While guitarist, Lee Jones, and bass player, Belle Harvey, are key members, Chilcott has a rotating line-up of members in Melbourne and Sydney, allowing her to tour more freely.
“It all kind of depends on how much the tour’s paying me and how many flights I have to catch as to who I can take with me.
“Emotionally it can be quite tumultuous because you are sharing the stage with people and you want to feel connected which is why I take Belle and Lee with me whenever I can. With those two guys standing by my side it always feels cool and connected, but at the same time I have a full Sydney band that I use over there now and it does make it a lot easier to tour.

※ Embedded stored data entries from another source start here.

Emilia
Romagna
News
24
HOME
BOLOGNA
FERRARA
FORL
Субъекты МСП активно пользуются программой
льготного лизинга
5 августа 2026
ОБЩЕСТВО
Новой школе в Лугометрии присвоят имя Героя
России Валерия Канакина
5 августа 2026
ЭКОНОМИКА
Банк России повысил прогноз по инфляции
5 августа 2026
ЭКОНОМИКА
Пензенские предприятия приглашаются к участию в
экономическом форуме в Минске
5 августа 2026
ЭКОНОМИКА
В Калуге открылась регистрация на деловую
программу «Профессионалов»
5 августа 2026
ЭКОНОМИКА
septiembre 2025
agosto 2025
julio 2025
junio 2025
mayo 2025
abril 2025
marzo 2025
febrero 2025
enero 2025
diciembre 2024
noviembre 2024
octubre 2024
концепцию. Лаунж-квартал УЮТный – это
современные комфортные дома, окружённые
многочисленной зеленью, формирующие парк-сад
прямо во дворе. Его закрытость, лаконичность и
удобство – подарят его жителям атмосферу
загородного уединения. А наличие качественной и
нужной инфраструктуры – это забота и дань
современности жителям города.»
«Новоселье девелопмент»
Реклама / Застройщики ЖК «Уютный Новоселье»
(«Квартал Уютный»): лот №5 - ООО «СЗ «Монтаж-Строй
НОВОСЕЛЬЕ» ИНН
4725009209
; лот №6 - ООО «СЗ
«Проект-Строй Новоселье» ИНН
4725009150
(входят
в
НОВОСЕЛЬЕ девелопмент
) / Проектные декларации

“I played at Tamworth on the main stage without having met my drummer other than speaking on the phone. Wow! But that’s what I can do now if it has to be done. It happened and we pulled it off. At the end of the day it taught me that I have to hold it down no matter what happens. I have to be strong enough and confident enough to hold it down. I know my songs and I know I can sing them with all my heart and hopefully that cuts through anything.”
Somewhat inevitably, the stage name is taking over from Chilcott’s own. Many seem unaware about her real name while others just prefer to think of her as Ruby Boots.
“It’s happening already,” she notes. “And some people ask if I mind if they call me Ruby and I’m like, ‘sure go for it!’”
In some respects it seems that a persona has evolved. However, it’s not how Chilcott positions Ruby Boots, but how the stage name positions her.
“I have to agree with that,” she says. “I was just thinking about this before over my morning coffee at a friend’s house I’m minding. I did 18 shows in March, and there I was sitting in silence. I lose myself in the music sometimes because it’s so hectic all the time. I forget who I am as a person at times because I’ve got my blinkers on and I haven’t seen my friends in so long. I barely have time for my family. I suddenly become Ruby Boots… just to get through it. You have to, to have that level of energy.
“I sometimes have to rediscover who Bex is rather than who Ruby Boots is – who is this constant performer and artist.”